Il cessate il fuoco a Gaza porterà sollievo umanitario, ma non farà finire la crisi
Il tanto atteso accordo di cessate il fuoco a Gaza dovrebbe essere visto come il risultato di circostanze oggettive, principalmente la convergenza di interessi tra due amministrazioni americane: l’amministrazione uscente di Biden, desiderosa di ottenere un cessate il fuoco nei suoi ultimi giorni, e l’amministrazione entrante di Trump, intenzionata a iniziare il suo mandato con un progresso significativo sul dossier di Gaza. Questo allineamento di interessi ha creato pressioni difficili da ignorare per tutte le parti, rendendo possibile il cessate il fuoco. Tuttavia, questo accordo provvisorio non può essere considerato la fine della crisi iniziata a Gaza e diffusasi in tutta la regione. Nel migliore dei casi, potrebbe portare un sollievo umanitario significativo a Gaza.
Con l’insediamento del presidente Trump, a cui si attribuisce praticamente il merito di aver raggiunto questo accordo, Israele potrebbe avanzare su diverse questioni irrisolte, in particolare quelle relative alla sicurezza e alle minacce ai suoi confini. L’accettazione del cessate il fuoco a Gaza da parte di Netanyahu può essere vista come l’apertura della porta a due principali questioni. La prima è interna: riguarda il suo governo e le alleanze politiche interne, in particolare ciò che Netanyahu potrebbe offrire a Smotrich in termini di concessioni per ottenere la sua accettazione della prima fase dell’accordo, soprattutto dopo le dimissioni di Ben Gvir. Ciò potrebbe significare attribuire a Smotrich concessioni soddisfacenti sulla questione che lo ha coinvolto maggiormente di recente, vale a dire la Cisgiordania e l’annuncio ufficiale dell’annessione di alcune sue parti.
La seconda è americana: Netanyahu cercherà probabilmente di affrontare questioni irrisolte riguardanti Iraq, Iran e Yemen, che sono priorità assolute per Israele. La fase iniziale delle relazioni con la nuova amministrazione americana potrebbe concentrarsi su obiettivi condivisi. Le concessioni presentate oggi come quelle che hanno costretto Israele ad accettare il cessate il fuoco offrono a Netanyahu una leva significativa per spingere avanti su altri fronti, soprattutto mentre l’amministrazione Trump si posiziona come mediatrice di pace e stabilità regionale.

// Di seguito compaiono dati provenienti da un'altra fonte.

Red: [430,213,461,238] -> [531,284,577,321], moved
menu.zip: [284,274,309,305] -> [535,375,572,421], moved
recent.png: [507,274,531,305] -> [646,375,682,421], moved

Ciò richiederà di affrontare questioni di sicurezza irrisolte, tra cui l’influenza iraniana nella regione, dall’Iraq allo Yemen e persino all’interno dell’Iran stesso.
Per Hamas, la prossima battaglia sarà politica a ogni livello: palestinese, arabo e internazionale. Il movimento deve considerare seriamente l’adozione di politiche più vicine al pragmatismo politico e sviluppare soluzioni per evitare futuri bersagli. Gli approcci utilizzati durante la fase di negoziazione non saranno sufficienti per la fase post-negoziazione. Sebbene il raggiungimento del cessate il fuoco sia una tappa significativa, non può essere paragonato alle sfide interne che tutti a Gaza devono affrontare. Ciò richiede una vera revisione interna, non solo delle strategie, dei metodi e dei leader del movimento che hanno dominato la scena nella fase passata, ma anche delle sue relazioni con gli stati arabi e del ruolo che può svolgere in futuro. In particolare, poiché l’internazionalizzazione di Gaza è diventata inevitabile, a partire dagli sforzi di soccorso umanitario e fino al più ampio processo di ricostruzione e alla supervisione internazionale della situazione interna di Gaza, inclusi i suoi confini e passaggi.

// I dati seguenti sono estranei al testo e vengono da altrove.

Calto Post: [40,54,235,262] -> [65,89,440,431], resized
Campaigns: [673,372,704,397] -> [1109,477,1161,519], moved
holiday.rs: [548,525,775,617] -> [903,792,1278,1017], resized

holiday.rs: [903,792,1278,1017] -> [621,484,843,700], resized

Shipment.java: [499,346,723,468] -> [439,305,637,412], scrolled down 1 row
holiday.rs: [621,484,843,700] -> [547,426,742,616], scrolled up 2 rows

Simile all’accordo con il Libano, il cessate il fuoco a Gaza appare accettabile nella sua fase iniziale. Tuttavia, sarà indubbiamente più fragile nelle fasi successive, specialmente date le contraddizioni tra alcune delle sue disposizioni e il desiderio di Israele di mantenere un controllo di sicurezza rigoroso. Ciò include questioni relative alla sicurezza, alla sorveglianza e alla gestione delle frontiere, nonché il diritto rivendicato da Israele di condurre operazioni contro ciò che percepisce come minacce alla sicurezza.